Despite having been constantly told that there is no ‘magic money tree’, all of a sudden, one seems to have appeared! Government spending now seems limitless and ‘free’ money is available everywhere. Or at least, that is the impression.
On closer examination, what we are actually witnessing is an unprecedented combination of radical monetary and fiscal policies. On the one hand, central banks around the world have engaged in quantitative easing and are buying enormous amounts of bonds; on the other, governments are spending immense amounts of money to support national economies and have to borrow on a jaw-dropping scale. But rolling out such massive stimuli, with all the risk that it entails, raises two question: aren’t central banks directly financing governments by printing money out of thin air? and who will be the winners and losers?
The line that separates central banks supporting the economy through quantitative easing from central banks financing governments directly (i.e. ‘monetising debt’) is very fine indeed, and many experts disagree which side we are on today. Although hotly debated, four factors support the argument that we are still on the ‘support the economy’ side of the line and have not gone into full debt monetizing mode.
Firstly, the decision to buy government bonds with quantitative easing is each country’s own central bank’s decision, and so far, they have not been forced by their governments to do so. Governments cannot just choose to ‘print money’ as and when needed. They can only borrow, thus increasing their debt, with the risk that lenders would one day decide to pull the plug. This is not simply theory, it happened to Greece in 2011. That is why governments still have their hands tied by fiscal discipline.
Secondly, central banks buy bonds directly from investors, not from governments. So technically, central banks do not buy newly issued bonds on the primary market, but already-existing debt. Admittedly, when central banks announce they will buy unlimited bonds on the secondary market, they remove the risk for primary lenders.

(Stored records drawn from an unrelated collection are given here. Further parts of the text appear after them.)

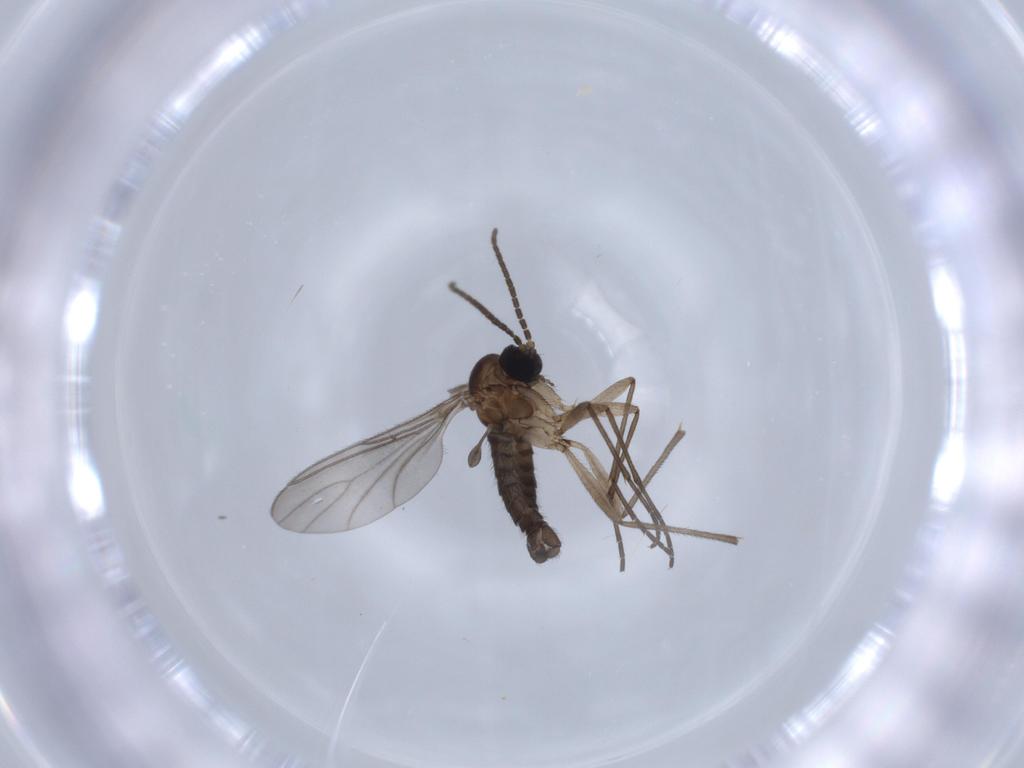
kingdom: Animalia
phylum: Arthropoda
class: Insecta
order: Diptera
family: Sciaridae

Thirdly, quantitative easing is temporary. At some stage, central banks will stop buying bonds and governments will have to repay their debt. However, time is on their side, as bonds have terms of 30 years and can always be renewed, and in any case, quantitative easing normally creates inflation, mechanically erasing part of the debt. This has sadly not happened since 2008 and this uncertainty about repayment is a point of concern. But it is important to remember that central banks do not give money to governments, they only advance it for a very long time. And there is an argument that says that 30 years or more leaves plenty of time for growth to return and generate the fiscal revenues needed to repay the debt – while it is admittedly questionable why it would work now for a country like France that hasn’t balanced its budget for 47 years…
Fourthly, this point is crucial – when presenting quantitative easing as a non-permanent injection of cash into the system, central banks send the message that they control the process, and that helps mitigate quantitative easing’s ultimate risk – hyperinflation.
The danger of a central bank creating money out of nowhere is a sharp fall in the value of the currency, leading to hyperinflation. When hyperinflation strikes, economic agents then tend to switch to a ‘hard’ currency, historically the US Dollar, a process called dollarization. This is unlikely to happen today. Investors understand why governments need to borrow so much and that only central banks are able to lend so much. Therefore, we should not expect a loss of confidence in an incompetent government and an aggressive selling of its currency. Rather, we might enter a ‘new normal’, where investors worldwide accept a much higher level of sovereign debt than before. And with every country engaging in massive quantitative easing, dollarisation is not possible. Losing trust in the Euro and switching to USD would not make sense, since the US central bank is doing exactly the same as the European Central Bank.
When it comes to naming winners and losers, it is fair to say that everyone would be a loser if governments and central banks did not do what they are doing now, given the magnitude of the economic shock. The winners might be the countries able to use that extra budgetary room to invest and create the conditions for future growth, preferably a sustainable one. This will allow their debt to be repaid quicker, thereby reinforcing investors’ trust and allowing further debt to be issued as and when needed, as in the case of Germany. The losers will be those who cannot restructure their economies enough to generate the repayment capacity, as has happened in France.
Central banks will be neither winners nor losers, they will simply carry these bonds for decades before being repaid. But not being mandated to generate a profit, it does not really matter to them - all central bank profits are paid to governments anyway. The real danger would be for them to lose their independence – an unlikely prospect for the ECB, whose statutes are enshrined in the Maastricht treaty.
Again, the implications of these measures are hotly debated and opinions far from forming a consensus, so the above should just to be taken as one possible view only.